Conciliar

The Seven Ecumenical Councils

325–787 · 4th–8th c. · 16 works

The Seven Ecumenical Councils are the seven assemblies of bishops, convened between 325 and 787, that the Orthodox Church receives as authoritative for the whole Church (the Greek oikoumene, the inhabited world). An ecumenical or general council was a gathering of bishops representing the universal Church, as distinct from a regional synod, summoned to settle grave disputes over faith, and its decisions were held to bind all Christians. Both the Eastern Orthodox and Roman Catholic traditions recognize these same seven as the foundational councils of the undivided early Church.

The first four councils chiefly defined the doctrine of God and of Christ. Nicaea I (325), called by the Emperor Constantine, condemned Arius and confessed the Son as 'of the same substance' (homoousios) with the Father, 'begotten, not made.' Constantinople I (381) affirmed the full divinity of the Holy Spirit and gave the Creed its enduring form, while Ephesus (431) upheld the title Theotokos (God-bearer) for the Virgin Mary against Nestorius, and Chalcedon (451) defined that Christ is one person in two natures, divine and human, against the Monophysites.

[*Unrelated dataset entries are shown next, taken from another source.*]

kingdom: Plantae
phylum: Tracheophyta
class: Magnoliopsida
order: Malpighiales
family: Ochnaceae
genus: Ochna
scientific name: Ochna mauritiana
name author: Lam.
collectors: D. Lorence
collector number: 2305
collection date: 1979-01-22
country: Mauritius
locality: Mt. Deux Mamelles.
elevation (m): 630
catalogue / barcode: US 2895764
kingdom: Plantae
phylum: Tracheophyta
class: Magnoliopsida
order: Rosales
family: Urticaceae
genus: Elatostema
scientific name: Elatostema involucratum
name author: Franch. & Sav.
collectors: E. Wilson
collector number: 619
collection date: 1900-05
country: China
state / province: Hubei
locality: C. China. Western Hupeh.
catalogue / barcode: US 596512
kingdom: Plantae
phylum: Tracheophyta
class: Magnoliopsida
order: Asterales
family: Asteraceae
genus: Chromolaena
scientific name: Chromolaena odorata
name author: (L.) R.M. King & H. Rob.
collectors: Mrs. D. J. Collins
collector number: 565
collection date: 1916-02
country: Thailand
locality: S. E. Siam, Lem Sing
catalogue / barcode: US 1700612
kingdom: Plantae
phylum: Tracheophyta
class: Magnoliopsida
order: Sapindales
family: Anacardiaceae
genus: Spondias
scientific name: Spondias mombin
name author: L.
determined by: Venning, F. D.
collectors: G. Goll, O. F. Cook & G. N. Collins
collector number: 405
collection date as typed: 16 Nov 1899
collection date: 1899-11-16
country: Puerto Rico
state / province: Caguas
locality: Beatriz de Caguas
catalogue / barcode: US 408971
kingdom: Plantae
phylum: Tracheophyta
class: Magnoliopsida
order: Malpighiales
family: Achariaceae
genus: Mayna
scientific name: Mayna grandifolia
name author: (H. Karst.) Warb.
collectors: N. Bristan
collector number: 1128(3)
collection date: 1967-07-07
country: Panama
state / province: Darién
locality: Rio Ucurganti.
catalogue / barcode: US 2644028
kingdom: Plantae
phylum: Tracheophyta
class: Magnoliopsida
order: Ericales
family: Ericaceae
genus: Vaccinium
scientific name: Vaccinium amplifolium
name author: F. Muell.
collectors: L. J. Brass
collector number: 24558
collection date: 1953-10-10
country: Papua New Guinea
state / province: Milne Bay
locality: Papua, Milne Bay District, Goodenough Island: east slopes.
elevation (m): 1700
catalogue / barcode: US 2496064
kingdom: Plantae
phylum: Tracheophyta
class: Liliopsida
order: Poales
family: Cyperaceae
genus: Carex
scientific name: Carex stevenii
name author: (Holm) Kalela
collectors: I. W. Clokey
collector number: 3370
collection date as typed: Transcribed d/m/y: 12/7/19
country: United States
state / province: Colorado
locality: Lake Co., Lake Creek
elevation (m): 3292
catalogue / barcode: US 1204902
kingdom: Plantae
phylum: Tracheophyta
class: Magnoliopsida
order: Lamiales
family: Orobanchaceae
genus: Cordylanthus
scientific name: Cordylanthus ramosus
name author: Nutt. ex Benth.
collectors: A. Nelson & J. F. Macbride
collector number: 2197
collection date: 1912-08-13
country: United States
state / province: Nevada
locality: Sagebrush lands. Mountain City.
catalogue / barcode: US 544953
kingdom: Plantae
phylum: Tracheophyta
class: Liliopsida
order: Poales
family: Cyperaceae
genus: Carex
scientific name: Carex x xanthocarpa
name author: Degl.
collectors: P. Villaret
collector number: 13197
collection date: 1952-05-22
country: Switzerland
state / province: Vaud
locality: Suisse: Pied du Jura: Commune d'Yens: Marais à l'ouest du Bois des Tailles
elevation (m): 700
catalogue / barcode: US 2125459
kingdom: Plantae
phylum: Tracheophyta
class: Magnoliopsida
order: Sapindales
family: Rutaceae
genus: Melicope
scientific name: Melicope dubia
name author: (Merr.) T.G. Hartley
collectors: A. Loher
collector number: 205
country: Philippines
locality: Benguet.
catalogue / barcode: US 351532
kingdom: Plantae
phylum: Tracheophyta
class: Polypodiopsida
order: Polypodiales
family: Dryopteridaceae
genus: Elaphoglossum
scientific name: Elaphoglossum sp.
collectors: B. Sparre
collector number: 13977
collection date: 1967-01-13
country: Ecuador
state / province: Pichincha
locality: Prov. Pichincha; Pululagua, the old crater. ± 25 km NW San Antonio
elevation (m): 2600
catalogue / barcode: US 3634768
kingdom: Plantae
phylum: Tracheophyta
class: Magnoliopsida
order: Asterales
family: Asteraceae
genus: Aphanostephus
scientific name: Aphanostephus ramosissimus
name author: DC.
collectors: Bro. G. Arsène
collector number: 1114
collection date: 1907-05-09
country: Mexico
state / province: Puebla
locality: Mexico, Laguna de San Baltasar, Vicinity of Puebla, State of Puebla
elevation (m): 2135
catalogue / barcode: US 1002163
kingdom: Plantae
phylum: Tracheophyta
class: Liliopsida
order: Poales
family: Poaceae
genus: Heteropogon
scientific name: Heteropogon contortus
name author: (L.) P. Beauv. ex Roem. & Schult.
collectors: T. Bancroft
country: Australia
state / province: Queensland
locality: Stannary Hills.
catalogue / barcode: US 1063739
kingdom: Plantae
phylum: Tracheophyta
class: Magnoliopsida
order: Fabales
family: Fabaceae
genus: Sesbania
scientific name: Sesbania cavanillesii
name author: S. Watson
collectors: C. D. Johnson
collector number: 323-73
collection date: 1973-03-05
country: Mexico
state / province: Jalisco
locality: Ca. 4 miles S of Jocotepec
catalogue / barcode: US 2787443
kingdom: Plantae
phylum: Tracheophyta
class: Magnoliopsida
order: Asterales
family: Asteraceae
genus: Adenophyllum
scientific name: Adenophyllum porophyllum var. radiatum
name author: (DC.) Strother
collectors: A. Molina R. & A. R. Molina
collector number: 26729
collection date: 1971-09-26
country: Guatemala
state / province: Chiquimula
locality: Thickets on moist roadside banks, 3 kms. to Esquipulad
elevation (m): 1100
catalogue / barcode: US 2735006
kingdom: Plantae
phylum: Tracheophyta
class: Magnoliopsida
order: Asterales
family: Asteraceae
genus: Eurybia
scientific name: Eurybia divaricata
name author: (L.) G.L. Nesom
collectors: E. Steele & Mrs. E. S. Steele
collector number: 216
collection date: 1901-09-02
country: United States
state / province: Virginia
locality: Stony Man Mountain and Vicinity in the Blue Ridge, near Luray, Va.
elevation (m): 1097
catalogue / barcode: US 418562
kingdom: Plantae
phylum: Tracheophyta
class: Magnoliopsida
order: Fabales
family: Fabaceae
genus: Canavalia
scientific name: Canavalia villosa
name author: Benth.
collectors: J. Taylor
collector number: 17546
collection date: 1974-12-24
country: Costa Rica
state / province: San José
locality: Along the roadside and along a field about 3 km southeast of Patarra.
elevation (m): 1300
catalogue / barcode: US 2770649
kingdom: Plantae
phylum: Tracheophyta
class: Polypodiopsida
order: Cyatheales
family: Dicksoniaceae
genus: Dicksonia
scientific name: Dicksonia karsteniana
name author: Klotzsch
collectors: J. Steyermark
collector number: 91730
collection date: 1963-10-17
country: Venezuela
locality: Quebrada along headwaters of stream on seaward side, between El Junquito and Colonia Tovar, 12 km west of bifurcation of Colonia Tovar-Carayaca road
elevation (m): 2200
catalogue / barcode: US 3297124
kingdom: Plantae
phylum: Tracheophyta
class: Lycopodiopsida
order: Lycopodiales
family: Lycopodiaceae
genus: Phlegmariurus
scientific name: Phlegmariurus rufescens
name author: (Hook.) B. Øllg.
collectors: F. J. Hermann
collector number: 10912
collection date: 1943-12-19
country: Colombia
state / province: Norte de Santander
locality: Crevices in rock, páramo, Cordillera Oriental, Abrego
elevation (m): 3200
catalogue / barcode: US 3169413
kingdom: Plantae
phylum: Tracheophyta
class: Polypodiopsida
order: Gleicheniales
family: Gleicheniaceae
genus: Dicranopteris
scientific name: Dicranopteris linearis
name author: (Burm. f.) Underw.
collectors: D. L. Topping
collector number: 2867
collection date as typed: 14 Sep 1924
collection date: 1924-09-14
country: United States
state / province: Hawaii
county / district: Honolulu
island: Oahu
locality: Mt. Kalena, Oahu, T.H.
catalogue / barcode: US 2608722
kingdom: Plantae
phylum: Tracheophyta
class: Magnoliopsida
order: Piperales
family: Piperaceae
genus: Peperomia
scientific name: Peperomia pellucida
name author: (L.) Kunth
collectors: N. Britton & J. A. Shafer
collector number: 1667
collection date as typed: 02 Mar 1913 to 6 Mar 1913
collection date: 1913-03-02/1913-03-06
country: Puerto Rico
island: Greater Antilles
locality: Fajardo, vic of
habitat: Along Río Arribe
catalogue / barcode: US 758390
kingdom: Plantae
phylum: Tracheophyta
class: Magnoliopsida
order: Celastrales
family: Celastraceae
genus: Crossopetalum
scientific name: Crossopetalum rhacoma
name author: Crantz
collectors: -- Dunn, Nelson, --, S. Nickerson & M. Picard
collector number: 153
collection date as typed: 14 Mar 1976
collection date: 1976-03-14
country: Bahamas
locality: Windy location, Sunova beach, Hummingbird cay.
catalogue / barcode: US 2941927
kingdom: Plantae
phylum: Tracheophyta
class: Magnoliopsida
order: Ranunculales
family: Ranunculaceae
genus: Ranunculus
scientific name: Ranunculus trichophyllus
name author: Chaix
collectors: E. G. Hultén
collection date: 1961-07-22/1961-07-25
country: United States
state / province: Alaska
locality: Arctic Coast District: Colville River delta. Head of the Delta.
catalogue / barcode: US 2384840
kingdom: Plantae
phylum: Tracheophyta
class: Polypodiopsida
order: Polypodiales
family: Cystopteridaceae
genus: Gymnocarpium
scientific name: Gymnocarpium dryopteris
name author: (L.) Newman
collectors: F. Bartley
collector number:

The later three councils completed and defended this Christological teaching. Constantinople II (553) reaffirmed the unity of Christ's person in His two natures by condemning writings associated with Nestorianism (the 'Three Chapters'); Constantinople III (680–681) confirmed that Christ possesses two wills and two operations, divine and human, against Monothelitism; and Nicaea II (787) ended the first iconoclast crisis by decreeing that holy icons merit honor and veneration, though adoration belongs to God alone.

Each council issued both dogmatic definitions (the horoi, or 'boundary' statements of the faith) and disciplinary canons governing church order and practice. Orthodox tradition regards these definitions as expressions of the mind of the whole Church, guided by the Holy Spirit and confirmed by the Church's reception; later councils such as Ephesus and Chalcedon treated the decrees of Nicaea as unalterable. In this view the ecumenical councils, once truly received, do not err in matters of faith, and their creed and definitions remain the doctrinal foundation of Orthodox Christianity.